Stephen Gardner and Congressman Brandon Gill https://x.com/RepBrandonGill discuss the birthright citizenship SCOTUS ruling.
What is shared at 10:18 is Stephen’s favorite part of this interview.
How the GOP can still fight for Trump's agenda and MAGA voters wishes. https://brandongillforcongress.com/
The Supreme Court just handed down a ruling that, on immigration, feels like a freight train hitting the heart of the Trump agenda: birthright citizenship stays exactly as it is.
In a 6–3 decision, the justices rejected President Trump’s executive order that tried to limit citizenship for children born here to parents who are here illegally or only temporarily. Chief Justice Roberts, joined by Trump‑appointed Amy Coney Barrett and the liberal bloc, said the 14th Amendment’s promise is clear: if you are born on U.S. soil, you are a citizen, with very narrow exceptions like foreign diplomats. That not only kills Trump’s order—it effectively closes the door on Congress trying to rewrite birthright citizenship by statute. The only way to change it now is a future Court reversal or a full constitutional amendment.
So what does this mean on the ground? It locks in the status quo for “birth tourism” and children of illegal aliens. If roughly 20 million people who are here unlawfully or temporarily have children here, those kids are citizens for life. Trump voters worry this will encourage more pregnant women to come on short‑term visas or illegally, knowing their child gets an automatic claim on America even if they themselves never fully join or respect the country.
At the same time, there are reasons not to go full doom‑and‑gloom. Trump has already dramatically cut illegal crossings—blocking on the order of hundreds of thousands of would‑be entrants per month at the border with new enforcement rules, deals, and removals. And just days ago he won a huge Supreme Court case affirming his authority to end Temporary Protected Status and deport TPS holders who have turned “temporary” into a permanent stay, especially when most are now shown to be on some form of welfare.
Zoom out and the tension becomes clear. America is absolutely a nation of immigrants—but the way Congress and the courts are behaving, it can feel like the system treats America as primarily a promised land for new arrivals, not for the natural‑born citizens already here struggling with housing, wages, inflation, and taxes. Immigration gets endless legal protection; everyday Americans often get platitudes.
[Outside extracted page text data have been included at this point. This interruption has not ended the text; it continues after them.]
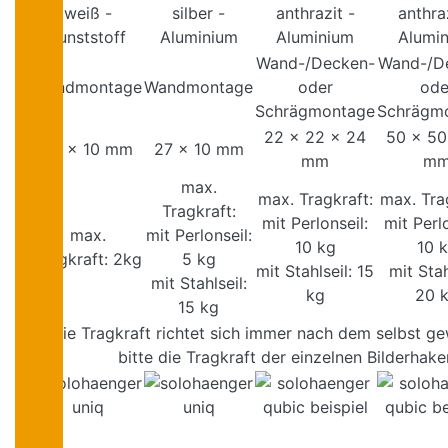
weiß -
silber -
anthrazit -
anthraz
Kunststoff
Aluminium
Aluminium
Alumi
Wand-/Decken-
Wand-/D
Wandmontage
Wandmontage
oder
ode
Schrägmontage
Schrägm
22 x 22 x 24
50 x 50
23 x 10 mm
27 x 10 mm
mm
m
max.
max. Tragkraft:
max. Tra
Tragkraft:
mit Perlonseil:
mit Perlo
max.
mit Perlonseil:
10 kg
10 
Tragkraft: 2kg
5 kg
mit Stahlseil: 15
mit Stah
mit Stahlseil:
kg
20 
15 kg
Die Tragkraft richtet sich immer nach dem selbst ge
bitte die Tragkraft der einzelnen Bilderhak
On culture, the Supreme Court’s term sends a different signal: a win for red and common‑sense states on gendered sports. The Court has now upheld the power of states to ban biological males from competing in girls’ and women’s sports, backing laws in over two dozen states that restrict transgender participation in female teams. That means states like Texas, Oklahoma, and Florida can keep girls’ sports female, while blue states and sanctuary cities almost certainly double down on allowing boys in girls’ leagues. It protects fairness in some places but also deepens the red‑blue divide.
That’s where someone like Senator Markwayne Mullin comes in. Voters see Congress’s approval rating in the basement and wonder: does anyone in D.C. actually work for them? Democrats seem obsessed with expanding the electorate through illegal immigration and loose ID rules. Republicans talk America First, but many—RINOs—still stall bills like the SAVE America Act that would tighten voter ID, clean rolls, and restore trust in elections.
Members sitting on DOJ oversight and reform committees are finally starting to hammer this, launching probes and criminal cases against fraud rings in Medicare, Medicaid, ACA exchanges, and pandemic programs. But your question gets to the core: is this level of fraud and waste something Congress quietly tolerates because it feeds donors and bureaucracy, or is the system now simply so gigantic that even well‑intentioned members struggle to contain it?
The honest answer is: it’s both. The government has grown far beyond what ordinary citizens can monitor, and far beyond what a small group of reformers can easily clean up. That’s why Trump’s base keeps demanding three things at once: secure the border, end executive‑amnesty games like TPS abuse, and launch aggressive fraud‑takedown operations across every major program—while cutting taxes so citizens aren’t paying for the dysfunction.
Birthright citizenship staying in place is a real blow to the Trump immigration vision. But the story isn’t just that one loss. It’s that the same week, Trump gains new tools to deport TPS overstays, states gain power to defend women’s sports, and Congress faces rising pressure—from you and millions like you—to prove it can deliver a government that serves citizens instead of feeding a never‑ending cycle of fraud, waste, and abuse.